One gene within the ‘neurite outgrowth’ gene set, MET, reached gene-wide evidence of association with ‘rigidity’ in our study. MET is a well-established ASD gene and its involvement in disease etiology has been implicated through multiple lines of evidence, including both common and rare genetic variants, gene expression studies and brain connectivity studies.55 Apart from the already established role of the MET-encoded protein in the ‘neurite outgrowth’ and ‘steroidogenesis’ networks (and hence the presence of MET in the corresponding gene sets) that form a part of our ‘molecular landscape’ of ASDs (see above),10 a recent study shows that the MET protein is also an important regulator of glutamatergic synapse development and maturation.56

The fact that both the ‘neurite outgrowth’ gene set and the established ASD gene MET are associated with a specific autistic trait in a general adult population sample provides a proof of concept for the potential of autistic trait studies in the search for novel ASD susceptibility genes and for the potential translatability of genetic findings from childhood to adulthood.

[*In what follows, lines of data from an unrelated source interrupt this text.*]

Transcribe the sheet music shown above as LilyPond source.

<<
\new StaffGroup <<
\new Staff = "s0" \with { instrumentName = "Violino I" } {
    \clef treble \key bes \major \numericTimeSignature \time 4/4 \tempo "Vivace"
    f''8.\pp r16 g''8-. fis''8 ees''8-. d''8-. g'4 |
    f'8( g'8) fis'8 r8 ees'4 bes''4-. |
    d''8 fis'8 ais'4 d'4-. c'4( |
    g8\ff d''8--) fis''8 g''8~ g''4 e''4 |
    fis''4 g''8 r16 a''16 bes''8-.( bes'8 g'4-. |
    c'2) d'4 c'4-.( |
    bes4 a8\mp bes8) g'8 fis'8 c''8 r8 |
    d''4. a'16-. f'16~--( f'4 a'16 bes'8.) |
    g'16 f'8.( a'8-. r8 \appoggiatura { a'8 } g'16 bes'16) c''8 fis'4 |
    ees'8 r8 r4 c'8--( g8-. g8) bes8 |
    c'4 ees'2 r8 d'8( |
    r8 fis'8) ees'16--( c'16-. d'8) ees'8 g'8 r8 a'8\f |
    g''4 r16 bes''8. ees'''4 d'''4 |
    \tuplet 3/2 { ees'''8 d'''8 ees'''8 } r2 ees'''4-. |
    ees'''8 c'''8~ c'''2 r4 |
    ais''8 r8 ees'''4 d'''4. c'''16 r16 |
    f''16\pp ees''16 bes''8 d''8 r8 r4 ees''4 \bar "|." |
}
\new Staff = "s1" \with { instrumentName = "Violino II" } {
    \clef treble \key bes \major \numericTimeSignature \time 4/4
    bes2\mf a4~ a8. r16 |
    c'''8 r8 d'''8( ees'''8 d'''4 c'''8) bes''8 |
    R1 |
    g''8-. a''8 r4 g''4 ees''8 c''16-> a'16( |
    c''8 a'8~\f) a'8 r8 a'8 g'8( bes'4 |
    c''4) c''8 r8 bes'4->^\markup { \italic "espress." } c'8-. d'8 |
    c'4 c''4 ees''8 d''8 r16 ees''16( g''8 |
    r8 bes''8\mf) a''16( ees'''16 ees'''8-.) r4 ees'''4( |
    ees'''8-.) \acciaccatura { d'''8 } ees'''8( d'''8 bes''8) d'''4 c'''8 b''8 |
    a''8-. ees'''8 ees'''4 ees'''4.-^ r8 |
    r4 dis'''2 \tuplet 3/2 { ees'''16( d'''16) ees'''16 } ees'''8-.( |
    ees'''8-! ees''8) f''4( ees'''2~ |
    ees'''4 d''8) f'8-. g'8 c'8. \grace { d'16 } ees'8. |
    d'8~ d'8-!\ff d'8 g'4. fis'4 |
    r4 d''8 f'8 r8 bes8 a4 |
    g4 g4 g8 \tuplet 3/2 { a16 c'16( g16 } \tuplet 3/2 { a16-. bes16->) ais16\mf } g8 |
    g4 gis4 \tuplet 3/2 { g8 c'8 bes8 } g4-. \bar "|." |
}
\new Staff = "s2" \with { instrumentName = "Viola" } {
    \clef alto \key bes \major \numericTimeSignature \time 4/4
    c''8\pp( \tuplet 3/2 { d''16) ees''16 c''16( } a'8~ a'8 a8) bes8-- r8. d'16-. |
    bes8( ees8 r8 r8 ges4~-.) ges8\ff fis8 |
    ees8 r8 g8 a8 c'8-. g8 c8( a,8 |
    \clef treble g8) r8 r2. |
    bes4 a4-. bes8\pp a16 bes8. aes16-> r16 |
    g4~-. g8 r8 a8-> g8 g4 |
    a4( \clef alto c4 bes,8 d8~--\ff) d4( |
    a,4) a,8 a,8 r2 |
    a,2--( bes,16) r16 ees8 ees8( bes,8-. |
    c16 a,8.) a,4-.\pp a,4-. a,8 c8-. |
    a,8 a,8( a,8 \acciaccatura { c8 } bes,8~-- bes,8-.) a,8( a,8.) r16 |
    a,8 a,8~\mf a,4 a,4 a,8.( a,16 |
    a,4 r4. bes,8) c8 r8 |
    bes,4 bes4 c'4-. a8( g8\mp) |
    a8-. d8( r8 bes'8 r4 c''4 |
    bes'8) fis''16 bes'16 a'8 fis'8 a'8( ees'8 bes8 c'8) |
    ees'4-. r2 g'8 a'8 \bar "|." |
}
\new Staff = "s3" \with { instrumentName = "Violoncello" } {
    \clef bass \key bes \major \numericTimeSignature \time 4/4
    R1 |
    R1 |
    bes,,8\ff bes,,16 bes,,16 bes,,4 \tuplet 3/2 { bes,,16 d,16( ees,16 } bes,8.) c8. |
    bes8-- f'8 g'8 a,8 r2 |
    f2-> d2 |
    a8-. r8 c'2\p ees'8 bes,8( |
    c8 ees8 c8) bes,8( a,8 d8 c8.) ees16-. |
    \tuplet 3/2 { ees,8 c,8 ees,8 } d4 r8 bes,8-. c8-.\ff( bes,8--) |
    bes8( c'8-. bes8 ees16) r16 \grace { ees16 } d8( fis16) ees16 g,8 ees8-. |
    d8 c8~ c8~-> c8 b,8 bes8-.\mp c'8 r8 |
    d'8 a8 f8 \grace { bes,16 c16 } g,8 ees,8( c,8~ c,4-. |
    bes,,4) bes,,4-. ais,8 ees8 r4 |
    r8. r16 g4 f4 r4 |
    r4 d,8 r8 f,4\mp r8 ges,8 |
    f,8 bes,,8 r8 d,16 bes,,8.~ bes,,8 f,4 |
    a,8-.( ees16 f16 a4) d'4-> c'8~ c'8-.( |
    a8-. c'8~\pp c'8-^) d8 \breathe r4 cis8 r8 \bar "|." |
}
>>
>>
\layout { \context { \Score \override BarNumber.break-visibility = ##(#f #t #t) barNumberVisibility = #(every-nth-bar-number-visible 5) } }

Our study should be viewed in the context of some strengths and limitations. The new and fast self-report questionnaire that we developed has the advantage that a large number of individuals can be assessed in a relatively cheap way. Although self-report data suffer from a number of limitations—such as reporter bias and misinterpretation of the questionnaire items by the respondents—we minimized these biases by validating our questionnaire in both a general population and an ASD sample and comparing it to the already well-established AQ.22, 23 The sample size of the GWASs that we conducted was too small for discovering new single genetic variant associations, but it was large enough to provide proof of concept—through shared genetic etiology and gene-set/gene-wide analyses—for sharing beyond social communication traits. Analyses of autistic traits using larger population samples can be expected to lead to the discovery of novel ASD-relevant genes, which will increase our understanding of the (altered) biology underlying ASDs. Our approach shows great potential for other psychiatric disorders that could benefit from being genetically dissected with a similar approach.

In conclusion, our findings of genetic sharing between ASDs and autistic traits, and of gene-set-based and gene-wide association of ASD-implicated genes with the autistic trait rigidity, provide evidence for a shared genetic and biological etiology underlying ASDs and autistic population traits, beyond earlier described social communication traits.

As (existing) population-based cohorts could be used in trait genetic studies, this could offer tremendous opportunities to our field, as we can increase our sample sizes considerably at relatively little cost.